What you are asked to do:
Quote every line of the records below verbatim, keeping their order.

Dataset extract:

--- BEGIN ---

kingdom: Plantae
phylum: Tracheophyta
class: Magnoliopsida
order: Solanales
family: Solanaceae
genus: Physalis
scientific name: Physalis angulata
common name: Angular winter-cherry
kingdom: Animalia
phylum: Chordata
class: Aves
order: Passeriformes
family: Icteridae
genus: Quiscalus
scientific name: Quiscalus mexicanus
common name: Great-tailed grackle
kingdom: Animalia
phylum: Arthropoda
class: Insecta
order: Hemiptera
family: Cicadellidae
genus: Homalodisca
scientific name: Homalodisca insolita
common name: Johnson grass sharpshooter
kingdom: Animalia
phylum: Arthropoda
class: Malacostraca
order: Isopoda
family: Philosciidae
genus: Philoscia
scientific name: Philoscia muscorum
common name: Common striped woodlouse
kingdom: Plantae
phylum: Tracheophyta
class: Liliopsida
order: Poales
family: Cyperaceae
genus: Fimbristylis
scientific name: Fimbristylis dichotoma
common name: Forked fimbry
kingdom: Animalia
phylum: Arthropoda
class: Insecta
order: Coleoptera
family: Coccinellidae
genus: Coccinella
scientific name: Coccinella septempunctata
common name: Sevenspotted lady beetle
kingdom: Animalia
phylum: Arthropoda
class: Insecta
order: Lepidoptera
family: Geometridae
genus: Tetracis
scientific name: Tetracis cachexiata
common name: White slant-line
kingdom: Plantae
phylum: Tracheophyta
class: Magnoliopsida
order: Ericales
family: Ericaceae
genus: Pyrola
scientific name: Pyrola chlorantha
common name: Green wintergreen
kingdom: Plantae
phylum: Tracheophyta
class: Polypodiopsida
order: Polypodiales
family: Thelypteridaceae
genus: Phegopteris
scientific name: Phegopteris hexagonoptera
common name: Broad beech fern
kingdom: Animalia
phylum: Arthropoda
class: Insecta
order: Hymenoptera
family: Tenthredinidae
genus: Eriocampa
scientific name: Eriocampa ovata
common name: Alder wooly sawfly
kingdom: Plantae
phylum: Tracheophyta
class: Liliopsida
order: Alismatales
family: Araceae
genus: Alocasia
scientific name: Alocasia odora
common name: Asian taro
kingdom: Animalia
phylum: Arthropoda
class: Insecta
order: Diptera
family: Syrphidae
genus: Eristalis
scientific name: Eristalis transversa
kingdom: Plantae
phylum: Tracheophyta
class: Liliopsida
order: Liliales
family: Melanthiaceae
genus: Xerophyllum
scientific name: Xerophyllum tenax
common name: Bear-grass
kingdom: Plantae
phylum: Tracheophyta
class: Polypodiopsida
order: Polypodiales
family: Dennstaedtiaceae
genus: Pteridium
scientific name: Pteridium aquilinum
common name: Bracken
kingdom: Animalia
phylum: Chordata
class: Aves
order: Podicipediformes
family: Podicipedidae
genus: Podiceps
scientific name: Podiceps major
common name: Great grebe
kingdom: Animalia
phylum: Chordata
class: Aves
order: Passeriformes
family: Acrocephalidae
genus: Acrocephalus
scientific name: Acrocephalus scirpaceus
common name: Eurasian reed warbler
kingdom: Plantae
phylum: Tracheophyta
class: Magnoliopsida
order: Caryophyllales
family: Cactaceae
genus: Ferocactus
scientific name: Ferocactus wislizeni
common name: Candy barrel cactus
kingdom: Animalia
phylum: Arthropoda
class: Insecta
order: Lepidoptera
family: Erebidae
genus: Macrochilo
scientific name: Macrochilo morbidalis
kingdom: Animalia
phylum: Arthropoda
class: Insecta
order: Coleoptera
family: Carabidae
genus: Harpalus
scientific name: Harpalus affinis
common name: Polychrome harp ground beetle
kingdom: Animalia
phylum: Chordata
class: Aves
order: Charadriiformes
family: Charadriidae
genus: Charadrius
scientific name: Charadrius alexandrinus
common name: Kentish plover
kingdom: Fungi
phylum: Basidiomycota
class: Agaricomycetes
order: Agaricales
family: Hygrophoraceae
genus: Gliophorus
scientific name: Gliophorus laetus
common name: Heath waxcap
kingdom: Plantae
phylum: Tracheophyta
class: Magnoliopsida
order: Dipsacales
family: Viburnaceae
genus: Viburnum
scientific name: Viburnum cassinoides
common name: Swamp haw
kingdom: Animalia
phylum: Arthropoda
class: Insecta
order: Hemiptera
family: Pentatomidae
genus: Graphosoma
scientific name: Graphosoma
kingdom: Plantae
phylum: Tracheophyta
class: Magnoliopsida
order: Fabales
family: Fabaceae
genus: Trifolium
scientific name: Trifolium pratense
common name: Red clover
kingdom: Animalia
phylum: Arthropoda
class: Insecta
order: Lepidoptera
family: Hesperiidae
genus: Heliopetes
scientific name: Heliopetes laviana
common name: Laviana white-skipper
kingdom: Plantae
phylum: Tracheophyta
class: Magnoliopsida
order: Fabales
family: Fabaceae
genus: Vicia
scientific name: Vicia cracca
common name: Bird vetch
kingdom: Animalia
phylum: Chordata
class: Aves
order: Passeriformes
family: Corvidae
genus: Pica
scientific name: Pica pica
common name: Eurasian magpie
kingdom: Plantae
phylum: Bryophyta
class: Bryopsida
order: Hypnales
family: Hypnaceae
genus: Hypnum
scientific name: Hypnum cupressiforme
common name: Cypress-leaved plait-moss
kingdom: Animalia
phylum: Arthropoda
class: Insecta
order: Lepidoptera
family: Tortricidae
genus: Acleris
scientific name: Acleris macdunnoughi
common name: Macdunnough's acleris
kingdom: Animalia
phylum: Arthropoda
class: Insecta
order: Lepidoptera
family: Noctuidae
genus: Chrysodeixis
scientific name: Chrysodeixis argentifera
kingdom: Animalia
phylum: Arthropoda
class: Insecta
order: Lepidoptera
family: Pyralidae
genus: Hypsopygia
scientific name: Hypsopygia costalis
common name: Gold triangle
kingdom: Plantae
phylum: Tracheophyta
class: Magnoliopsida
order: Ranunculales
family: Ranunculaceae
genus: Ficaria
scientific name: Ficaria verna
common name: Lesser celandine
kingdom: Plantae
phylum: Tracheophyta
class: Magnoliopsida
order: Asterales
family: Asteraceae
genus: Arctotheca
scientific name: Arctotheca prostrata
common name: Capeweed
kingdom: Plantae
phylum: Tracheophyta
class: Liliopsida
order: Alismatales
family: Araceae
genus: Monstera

--- END ---

Response:
kingdom: Plantae
phylum: Tracheophyta
class: Magnoliopsida
order: Solanales
family: Solanaceae
genus: Physalis
scientific name: Physalis angulata
common name: Angular winter-cherry
kingdom: Animalia
phylum: Chordata
class: Aves
order: Passeriformes
family: Icteridae
genus: Quiscalus
scientific name: Quiscalus mexicanus
common name: Great-tailed grackle
kingdom: Animalia
phylum: Arthropoda
class: Insecta
order: Hemiptera
family: Cicadellidae
genus: Homalodisca
scientific name: Homalodisca insolita
common name: Johnson grass sharpshooter
kingdom: Animalia
phylum: Arthropoda
class: Malacostraca
order: Isopoda
family: Philosciidae
genus: Philoscia
scientific name: Philoscia muscorum
common name: Common striped woodlouse
kingdom: Plantae
phylum: Tracheophyta
class: Liliopsida
order: Poales
family: Cyperaceae
genus: Fimbristylis
scientific name: Fimbristylis dichotoma
common name: Forked fimbry
kingdom: Animalia
phylum: Arthropoda
class: Insecta
order: Coleoptera
family: Coccinellidae
genus: Coccinella
scientific name: Coccinella septempunctata
common name: Sevenspotted lady beetle
kingdom: Animalia
phylum: Arthropoda
class: Insecta
order: Lepidoptera
family: Geometridae
genus: Tetracis
scientific name: Tetracis cachexiata
common name: White slant-line
kingdom: Plantae
phylum: Tracheophyta
class: Magnoliopsida
order: Ericales
family: Ericaceae
genus: Pyrola
scientific name: Pyrola chlorantha
common name: Green wintergreen
kingdom: Plantae
phylum: Tracheophyta
class: Polypodiopsida
order: Polypodiales
family: Thelypteridaceae
genus: Phegopteris
scientific name: Phegopteris hexagonoptera
common name: Broad beech fern
kingdom: Animalia
phylum: Arthropoda
class: Insecta
order: Hymenoptera
family: Tenthredinidae
genus: Eriocampa
scientific name: Eriocampa ovata
common name: Alder wooly sawfly
kingdom: Plantae
phylum: Tracheophyta
class: Liliopsida
order: Alismatales
family: Araceae
genus: Alocasia
scientific name: Alocasia odora
common name: Asian taro
kingdom: Animalia
phylum: Arthropoda
class: Insecta
order: Diptera
family: Syrphidae
genus: Eristalis
scientific name: Eristalis transversa
kingdom: Plantae
phylum: Tracheophyta
class: Liliopsida
order: Liliales
family: Melanthiaceae
genus: Xerophyllum
scientific name: Xerophyllum tenax
common name: Bear-grass
kingdom: Plantae
phylum: Tracheophyta
class: Polypodiopsida
order: Polypodiales
family: Dennstaedtiaceae
genus: Pteridium
scientific name: Pteridium aquilinum
common name: Bracken
kingdom: Animalia
phylum: Chordata
class: Aves
order: Podicipediformes
family: Podicipedidae
genus: Podiceps
scientific name: Podiceps major
common name: Great grebe
kingdom: Animalia
phylum: Chordata
class: Aves
order: Passeriformes
family: Acrocephalidae
genus: Acrocephalus
scientific name: Acrocephalus scirpaceus
common name: Eurasian reed warbler
kingdom: Plantae
phylum: Tracheophyta
class: Magnoliopsida
order: Caryophyllales
family: Cactaceae
genus: Ferocactus
scientific name: Ferocactus wislizeni
common name: Candy barrel cactus
kingdom: Animalia
phylum: Arthropoda
class: Insecta
order: Lepidoptera
family: Erebidae
genus: Macrochilo
scientific name: Macrochilo morbidalis
kingdom: Animalia
phylum: Arthropoda
class: Insecta
order: Coleoptera
family: Carabidae
genus: Harpalus
scientific name: Harpalus affinis
common name: Polychrome harp ground beetle
kingdom: Animalia
phylum: Chordata
class: Aves
order: Charadriiformes
family: Charadriidae
genus: Charadrius
scientific name: Charadrius alexandrinus
common name: Kentish plover
kingdom: Fungi
phylum: Basidiomycota
class: Agaricomycetes
order: Agaricales
family: Hygrophoraceae
genus: Gliophorus
scientific name: Gliophorus laetus
common name: Heath waxcap
kingdom: Plantae
phylum: Tracheophyta
class: Magnoliopsida
order: Dipsacales
family: Viburnaceae
genus: Viburnum
scientific name: Viburnum cassinoides
common name: Swamp haw
kingdom: Animalia
phylum: Arthropoda
class: Insecta
order: Hemiptera
family: Pentatomidae
genus: Graphosoma
scientific name: Graphosoma
kingdom: Plantae
phylum: Tracheophyta
class: Magnoliopsida
order: Fabales
family: Fabaceae
genus: Trifolium
scientific name: Trifolium pratense
common name: Red clover
kingdom: Animalia
phylum: Arthropoda
class: Insecta
order: Lepidoptera
family: Hesperiidae
genus: Heliopetes
scientific name: Heliopetes laviana
common name: Laviana white-skipper
kingdom: Plantae
phylum: Tracheophyta
class: Magnoliopsida
order: Fabales
family: Fabaceae
genus: Vicia
scientific name: Vicia cracca
common name: Bird vetch
kingdom: Animalia
phylum: Chordata
class: Aves
order: Passeriformes
family: Corvidae
genus: Pica
scientific name: Pica pica
common name: Eurasian magpie
kingdom: Plantae
phylum: Bryophyta
class: Bryopsida
order: Hypnales
family: Hypnaceae
genus: Hypnum
scientific name: Hypnum cupressiforme
common name: Cypress-leaved plait-moss
kingdom: Animalia
phylum: Arthropoda
class: Insecta
order: Lepidoptera
family: Tortricidae
genus: Acleris
scientific name: Acleris macdunnoughi
common name: Macdunnough's acleris
kingdom: Animalia
phylum: Arthropoda
class: Insecta
order: Lepidoptera
family: Noctuidae
genus: Chrysodeixis
scientific name: Chrysodeixis argentifera
kingdom: Animalia
phylum: Arthropoda
class: Insecta
order: Lepidoptera
family: Pyralidae
genus: Hypsopygia
scientific name: Hypsopygia costalis
common name: Gold triangle
kingdom: Plantae
phylum: Tracheophyta
class: Magnoliopsida
order: Ranunculales
family: Ranunculaceae
genus: Ficaria
scientific name: Ficaria verna
common name: Lesser celandine
kingdom: Plantae
phylum: Tracheophyta
class: Magnoliopsida
order: Asterales
family: Asteraceae
genus: Arctotheca
scientific name: Arctotheca prostrata
common name: Capeweed
kingdom: Plantae
phylum: Tracheophyta
class: Liliopsida
order: Alismatales
family: Araceae
genus: Monstera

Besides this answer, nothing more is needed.